The FSRA wants each VASP to be well-equipped in terms of governance and skilled personnel, with roles often overlapping if the firm’s scale allows. Typical required positions include:

  • A board of directors with a non-executive chair
    • A senior executive officer who has at least 10 years of relevant experience and lives in the UAE
    • A finance officer, potentially outsourced if it meets FSRA standards
    • A risk officer (optional but common), addressing financial, cyber, and operational risks
    • A chief technology officer with enough expertise in distributed ledger technology and security practices
    • A compliance officer, local to the UAE, with around 10 years in compliance roles
    • A money-laundering reporting officer, also typically living in the UAE, who may double as compliance officer if suitably qualified
    • External and internal auditors, plus an independent IT audit firm
The FSRA usually insists on local presence for core positions, ensuring accountability and immediate availability to respond to regulator queries. Non-compliance or insufficient staffing can hinder or block licensure.
  • The FSRA mandates thorough governance, local staffing of key roles (CEO, compliance officer, etc.), robust AML policies, and annual IT audits

  • Multilateral trading facilities must partner with a recognised clearinghouse and provide pre- and post-trade transparency

  • Setting up requires a detailed business plan, proof of financial projections, technology disclosures, and final in-principle approval before starting operations

Capital obligations and categories

ADGM’s licensing categories range from 1 (for banks) to 4 (for lower-risk activities). The base capital minimum can be as low as 10,000 US dollars for Category 4, or 500,000 US dollars for Category 3, 2 million for Category 2, and 10 million for Category 1. Additionally, the FSRA calculates risk-based capital and expense-based capital.

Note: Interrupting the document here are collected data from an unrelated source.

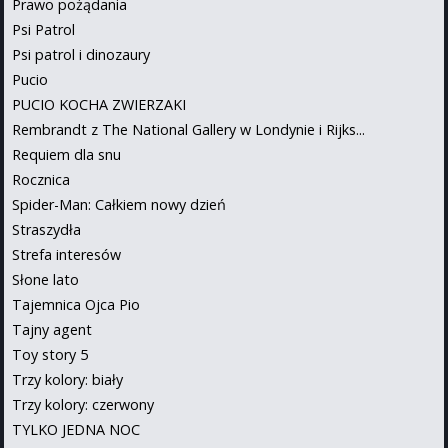
Prawo pożądania
Psi Patrol
Psi patrol i dinozaury
Pucio
PUCIO KOCHA ZWIERZAKI
Rembrandt z The National Gallery w Londynie i Rijks...
Requiem dla snu
Rocznica
Spider-Man: Całkiem nowy dzień
Straszydła
Strefa interesów
Słone lato
Tajemnica Ojca Pio
Tajny agent
Toy story 5
Trzy kolory: biały
Trzy kolory: czerwony
TYLKO JEDNA NOC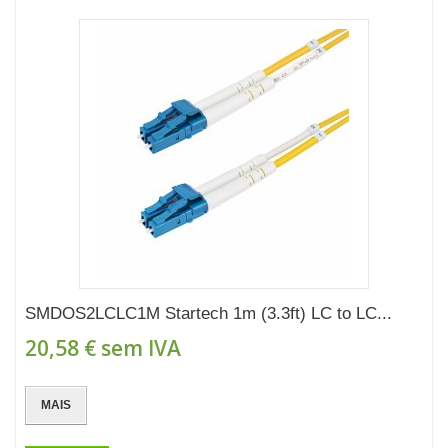
SMDOS2LCLC1M Startech 1m (3.3ft) LC to LC...
20,58 €
sem IVA
MAIS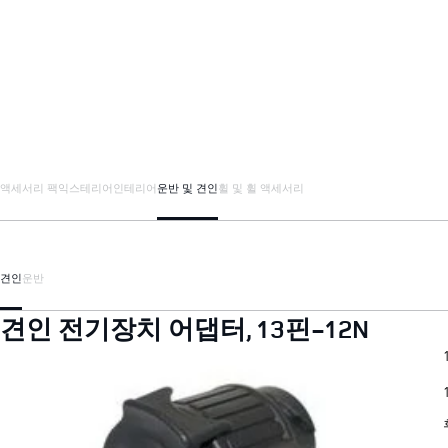
액세서리 팩
익스테리어
인테리어
운반 및 견인
휠 및 휠 액세서리
견인
운반
견인 전기장치 어댑터, 13핀-12N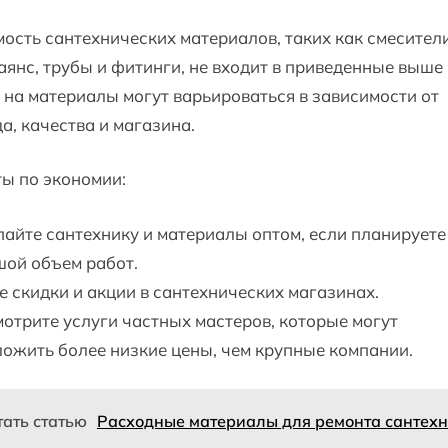
ость сантехнических материалов, таких как смесители
янс, трубы и фитинги, не входит в приведенные выше
на материалы могут варьироваться в зависимости от
а, качества и магазина.
ы по экономии:
айте сантехнику и материалы оптом, если планируете
ой объем работ.
 скидки и акции в сантехнических магазинах.
отрите услуги частных мастеров, которые могут
ожить более низкие цены, чем крупные компании.
тать статью
Расходные материалы для ремонта сантех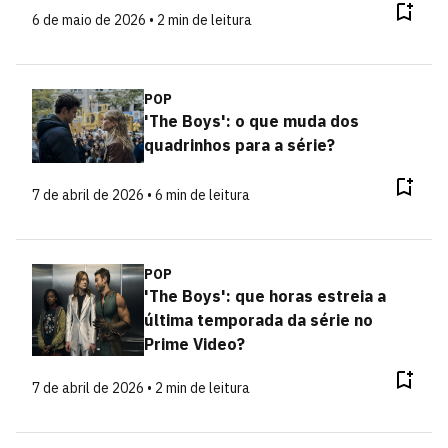
6 de maio de 2026 • 2 min de leitura
POP
'The Boys': o que muda dos
quadrinhos para a série?
7 de abril de 2026 • 6 min de leitura
POP
'The Boys': que horas estreia a
última temporada da série no
Prime Video?
7 de abril de 2026 • 2 min de leitura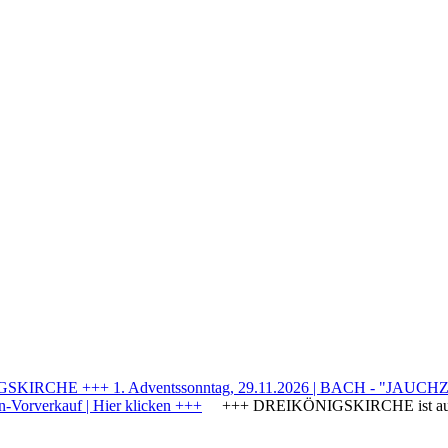
IRCHE +++ 1. Adventssonntag, 29.11.2026 | BACH - "JAUCHZE
Vorverkauf | Hier klicken +++
+++ DREIKÖNIGSKIRCHE ist a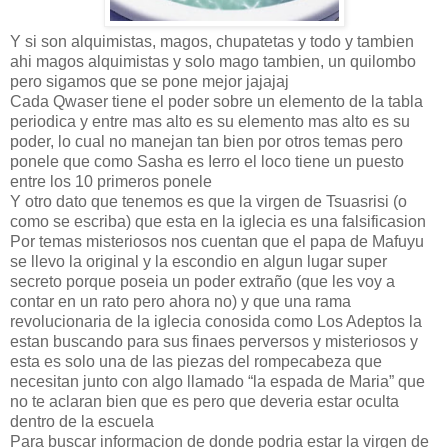
Y si son alquimistas, magos, chupatetas y todo y tambien
ahi magos alquimistas y solo mago tambien, un quilombo
pero sigamos que se pone mejor jajajaj
Cada Qwaser tiene el poder sobre un elemento de la tabla
periodica y entre mas alto es su elemento mas alto es su
poder, lo cual no manejan tan bien por otros temas pero
ponele que como Sasha es Ierro el loco tiene un puesto
entre los 10 primeros ponele
Y otro dato que tenemos es que la virgen de Tsuasrisi (o
como se escriba) que esta en la iglecia es una falsificasion
Por temas misteriosos nos cuentan que el papa de Mafuyu
se llevo la original y la escondio en algun lugar super
secreto porque poseia un poder extraño (que les voy a
contar en un rato pero ahora no) y que una rama
revolucionaria de la iglecia conosida como Los Adeptos la
estan buscando para sus finaes perversos y misteriosos y
esta es solo una de las piezas del rompecabeza que
necesitan junto con algo llamado “la espada de Maria” que
no te aclaran bien que es pero que deveria estar oculta
dentro de la escuela
Para buscar informacion de donde podria estar la virgen de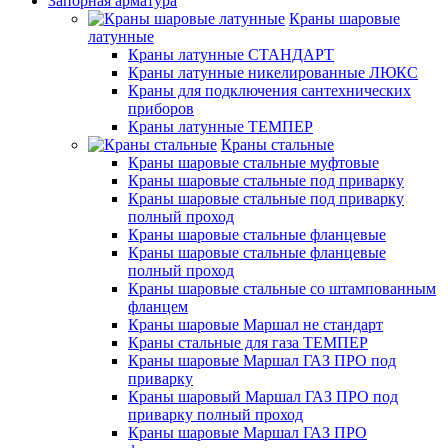
Запорная арматура
Краны шаровые
латунные
Краны латунные СТАНДАРТ
Краны латунные никелированные ЛЮКС
Краны для подключения сантехнических
приборов
Краны латунные ТЕМПЕР
Краны стальные
Краны шаровые стальные муфтовые
Краны шаровые стальные под приварку
Краны шаровые стальные под приварку
полный проход
Краны шаровые стальные фланцевые
Краны шаровые стальные фланцевые
полный проход
Краны шаровые стальные со штампованным
фланцем
Краны шаровые Маршал не стандарт
Краны стальные для газа ТЕМПЕР
Краны шаровые Маршал ГАЗ ПРО под
приварку
Краны шаровый Маршал ГАЗ ПРО под
приварку полный проход
Краны шаровые Маршал ГАЗ ПРО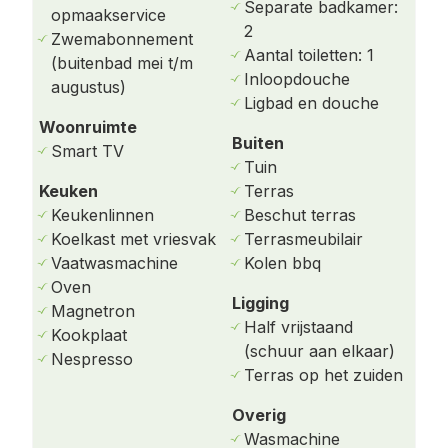
Badkamer 2: Voorzien van een inloopdouche
Separate badkamer:
opmaakservice
en wastafel.
2
Zwemabonnement
Aantal toiletten: 1
(buitenbad mei t/m
Via de woonkamer en de entree bereik je het
Inloopdouche
augustus)
terras op het zuiden, compleet met een ruime
Ligbad en douche
eettafel en een tuin die in de zomer veel privacy
Woonruimte
biedt.
Buiten
Smart TV
Tuin
Verder is er gratis wifi, en kun je gebruik maken
Keuken
Terras
van een wasmachine en droger.
Keukenlinnen
Beschut terras
Koelkast met vriesvak
Terrasmeubilair
Eigen parkeergelegenheid is aanwezig.
Vaatwasmachine
Kolen bbq
Omgeving
Oven
Ligging
Magnetron
Ballum is centraal gelegen op Ameland. Binnen
Half vrijstaand
Kookplaat
enkele minuten sta je op de golfbaan in Hollum.
(schuur aan elkaar)
Nespresso
Ook het gezellige dorp Nes, met diverse winkels
Terras op het zuiden
en voorzieningen, is eenvoudig per fiets te
Overig
bereiken.
Wasmachine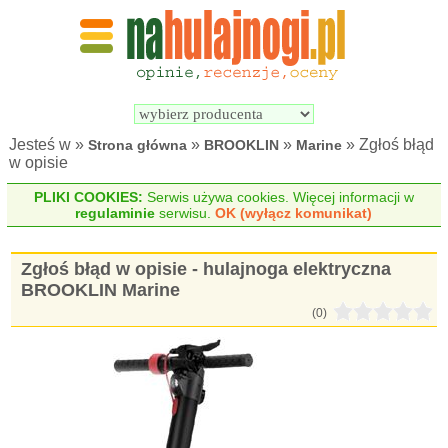
Wyszukiwarka 
Porównywarka 
hulajnóg 
hulajnóg 
elektrycznych
elektrycznych
Jesteś w »
»
»
» Zgłoś błąd
Strona główna
BROOKLIN
Marine
w opisie
PLIKI COOKIES:
Serwis używa cookies. Więcej informacji w
regulaminie
serwisu.
OK (wyłącz komunikat)
Zgłoś błąd w opisie - hulajnoga elektryczna
BROOKLIN Marine
(0)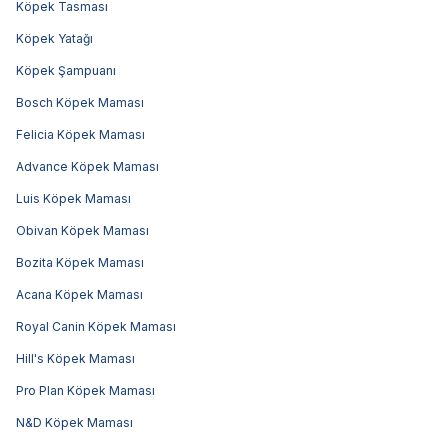
Köpek Tasması
Köpek Yatağı
Köpek Şampuanı
Bosch Köpek Maması
Felicia Köpek Maması
Advance Köpek Maması
Luis Köpek Maması
Obivan Köpek Maması
Bozita Köpek Maması
Acana Köpek Maması
Royal Canin Köpek Maması
Hill's Köpek Maması
Pro Plan Köpek Maması
N&D Köpek Maması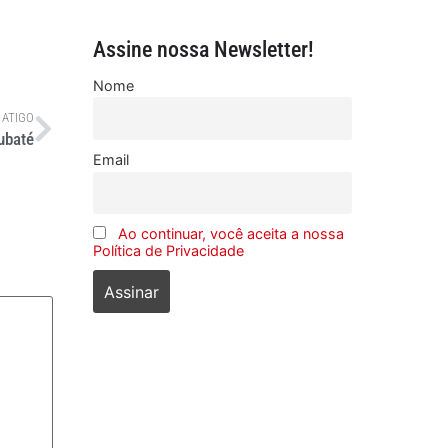
Assine nossa Newsletter!
Nome
 ATIGO
ubaté
Email
Ao continuar, você aceita a nossa
Política de Privacidade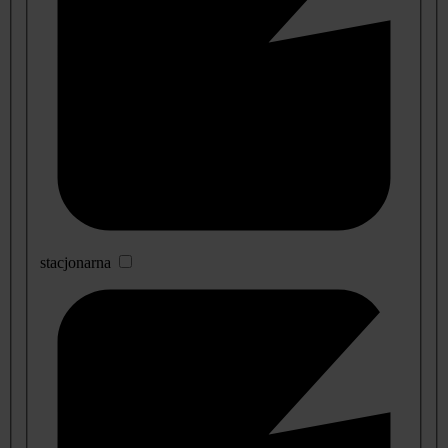
stacjonarna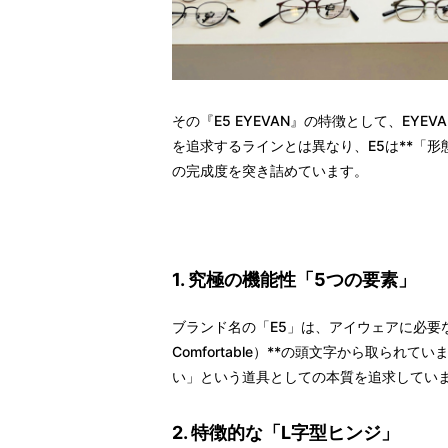
その『E5 EYEVAN』の特徴として、EYEV
を追求するラインとは異なり、E5は**「
の完成度を突き詰めています。
1. 究極の機能性「5つの要素」
ブランド名の「E5」は、アイウェアに必要な**5つの要素（Es
Comfortable）**の頭文字から取ら
い」という道具としての本質を追求してい
2. 特徴的な「L字型ヒンジ」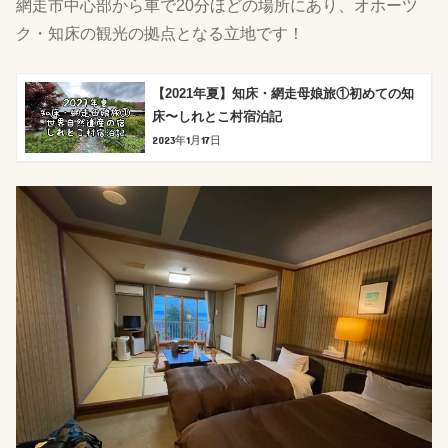
網走市中心部から車で20分ほどの場所にあり、オホーツ
ク・知床の観光の拠点となる立地です！
【2021年夏】知床・網走母娘旅①初めての知
床〜しれとこ村宿泊記
2023年1月17日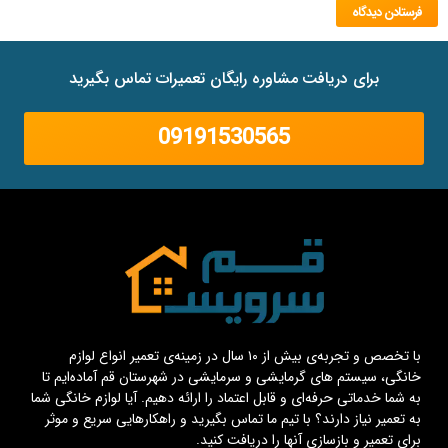
برای دریافت مشاوره رایگان تعمیرات تماس بگیرید
09191530565
با تخصص و تجربه‌ی بیش از ۱۰ سال در زمینه‌ی تعمیر انواع لوازم
خانگی، سیستم های گرمایشی و سرمایشی در شهرستان قم آماده‌ایم تا
به شما خدماتی حرفه‌ای و قابل اعتماد را ارائه دهیم. آیا لوازم خانگی شما
به تعمیر نیاز دارند؟ با تیم ما تماس بگیرید و راهکارهایی سریع و موثر
برای تعمیر و بازسازی آنها را دریافت کنید.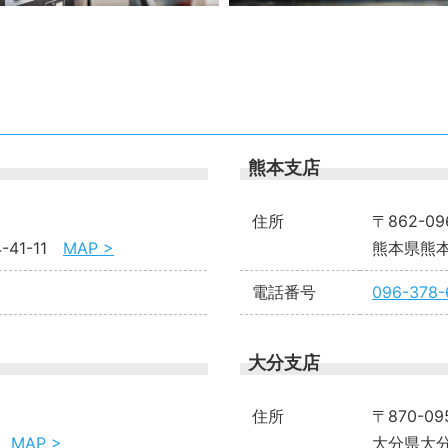
熊本支店
住所
〒862-09
41-11
MAP >
熊本県熊本
電話番号
096-378-
大分支店
住所
〒870-09
1
MAP >
大分県大分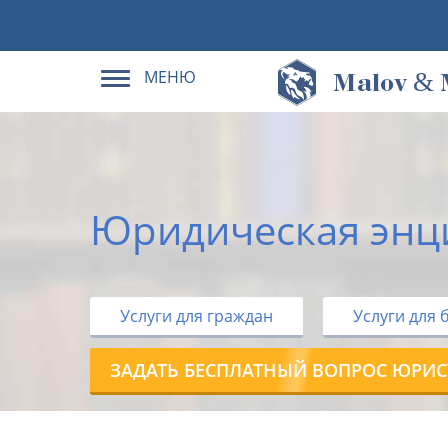
МЕНЮ
&
M
alov
Юридическая энц
Услуги для граждан
Услуги для 
ЗАДАТЬ БЕСПЛАТНЫЙ ВОПРОС ЮРИС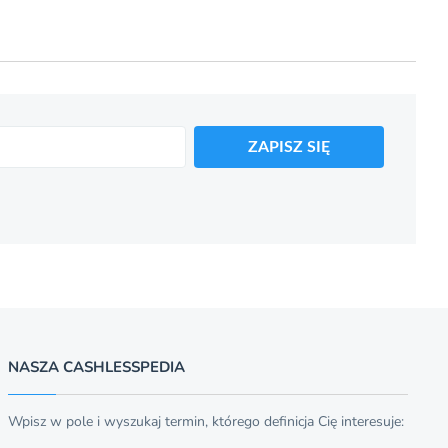
ZAPISZ SIĘ
NASZA CASHLESSPEDIA
Wpisz w pole i wyszukaj termin, którego definicja Cię interesuje: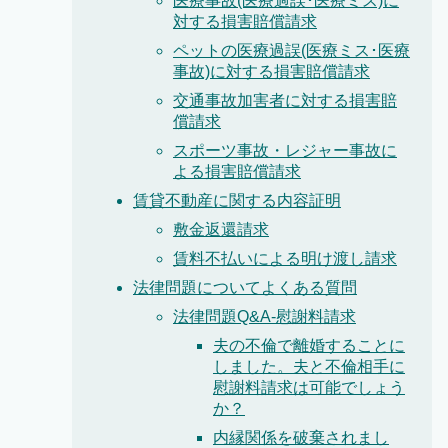
医療事故(医療過誤･医療ミス)に
対する損害賠償請求
ペットの医療過誤(医療ミス･医療
事故)に対する損害賠償請求
交通事故加害者に対する損害賠
償請求
スポーツ事故・レジャー事故に
よる損害賠償請求
賃貸不動産に関する内容証明
敷金返還請求
賃料不払いによる明け渡し請求
法律問題についてよくある質問
法律問題Q&A-慰謝料請求
夫の不倫で離婚することに
しました。夫と不倫相手に
慰謝料請求は可能でしょう
か？
内縁関係を破棄されまし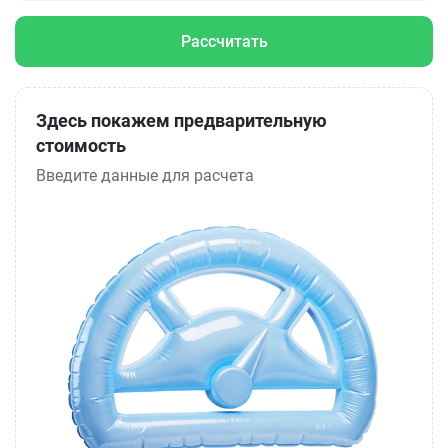
Рассчитать
Здесь покажем предварительную
стоимость
Введите данные для расчета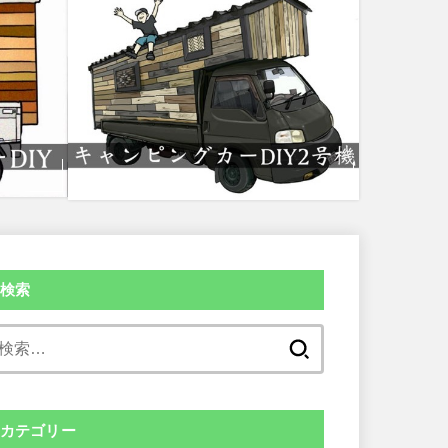
検索
検
索:
カテゴリー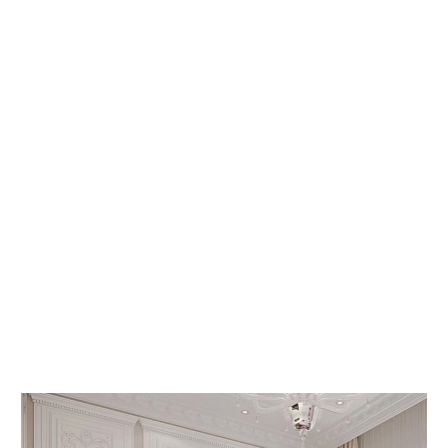
 КНИГИ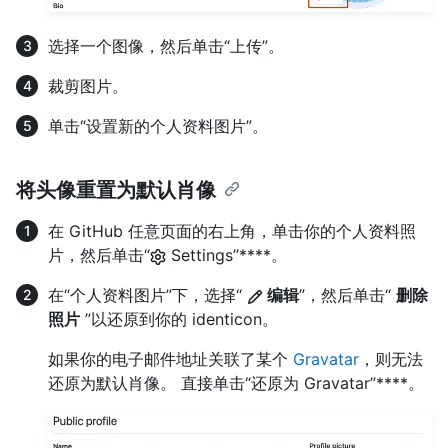
选择一个图像，然后单击“上传”。
裁剪图片。
单击“设置新的个人资料图片”。
将头像重置为默认肖像
在 GitHub 任意页面的右上角，单击你的个人资料照
片，然后单击“
Settings”****。
在“个人资料图片”下，选择“
编辑
”，然后单击“
删除
照片
”以还原到你的 identicon。
如果你的电子邮件地址关联了某个
Gravatar
，则无法
还原为默认肖像。 直接单击“还原为 Gravatar”****。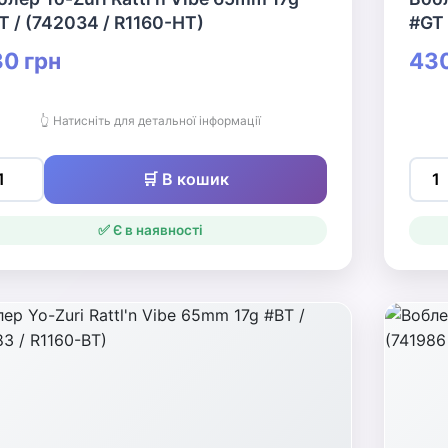
T / (742034 / R1160-HT)
#GT 
0 грн
430
👆 Натисніть для детальної інформації
🛒 В кошик
✅ Є в наявності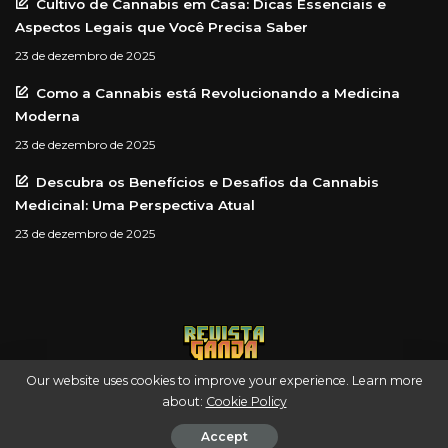
Cultivo de Cannabis em Casa: Dicas Essenciais e
Aspectos Legais que Você Precisa Saber
23 de dezembro de 2025
Como a Cannabis está Revolucionando a Medicina
Moderna
23 de dezembro de 2025
Descubra os Benefícios e Desafios da Cannabis
Medicinal: Uma Perspectiva Atual
23 de dezembro de 2025
Our website uses cookies to improve your experience. Learn more
about:
Cookie Policy
© Revista Ganja — Uma empresa Green Scale
Accept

Whichever is higher among these three figures becomes the final requirement.

MTFs that hold client assets must meet more demanding standards, often 18/52 of projected annual expenses if that figure exceeds the base capital. The logic is that a VASP with large overheads or significant custodial duties needs more buffers. Some regulated institutions with a strong head office in a recognised jurisdiction can apply for capital waivers, but this is subject to FSRA’s discretion.

Advantages of an ADGM presence

Establishing a VASP in ADGM can yield notable benefits. Legal frameworks allow cross-border deals and uphold 100 percent foreign ownership, reducing many of the constraints found elsewhere. The region’s zero tax on corporate profits, capital gains, and employee income is a significant draw for global fintech companies. Meanwhile, ADGM’s respect for international standards, encompassing AML, data privacy, and securities best practices, builds confidence among institutional clients, private investors, and technology partners.

Beyond regulation, ADGM’s ecosystem includes top-tier law and accounting firms, venture capital outlets, and a network of international financial institutions. Fund managers looking to tap new pools of capital, or existing crypto exchanges searching for a stable environment to scale, can do so within a framework that fosters innovation yet maintains robust oversight.

Navigating the application process and operational costs

Besides the licence fees, VASPs pay for data protection registration (300 US dollars initially, plus 300 annually) and must secure an office within the ADGM area, with rent typically starting around 20,000 US dollars for a two-desk business centre. Some premium offices can run about 55 US dollars per square foot. Each staff member needs a visa, for which standard fees, deposits, and 80 square feet per person are typical guidelines.

Although the upfront investment can be substantial, many firms see the advanced regulatory environment, the presence of large Abu Dhabi-based investors, and the region’s zero tax policy as strong reasons to pick ADGM over other locations.